(Activity)
Check every line of the entries below for "holder", and copy the lines that have it.

(Data for this exercise)
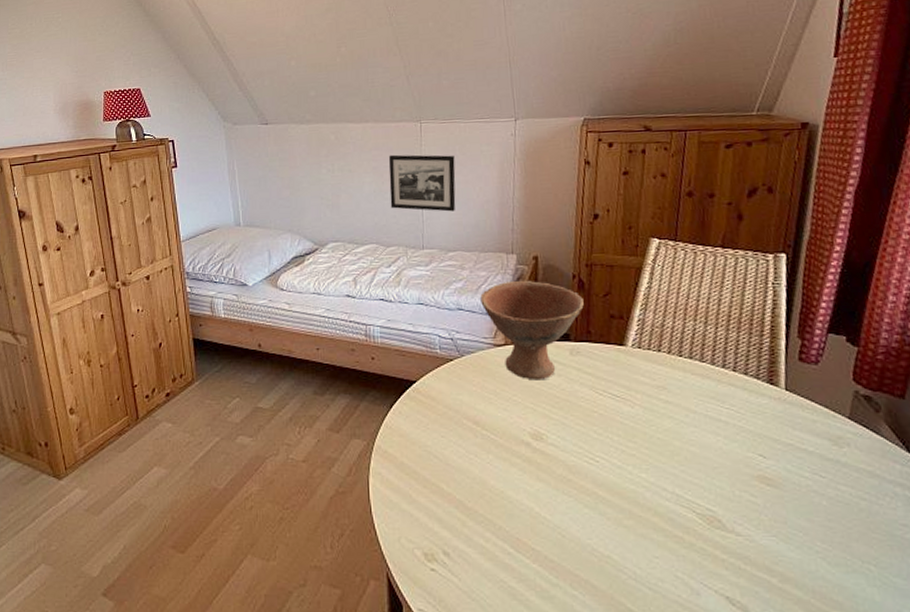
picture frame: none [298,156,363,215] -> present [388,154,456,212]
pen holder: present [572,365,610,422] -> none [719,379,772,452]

--

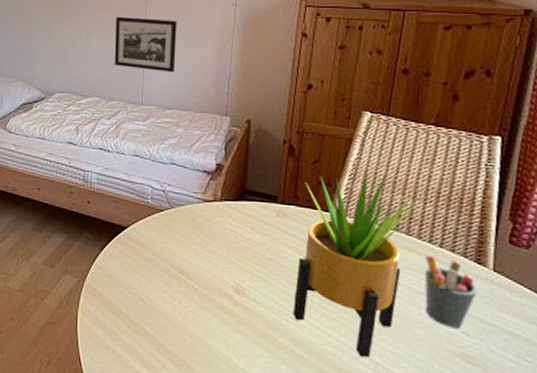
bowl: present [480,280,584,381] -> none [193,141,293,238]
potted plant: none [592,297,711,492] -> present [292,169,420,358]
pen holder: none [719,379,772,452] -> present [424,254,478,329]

(Response box)
pen holder: present [572,365,610,422] -> none [719,379,772,452]
pen holder: none [719,379,772,452] -> present [424,254,478,329]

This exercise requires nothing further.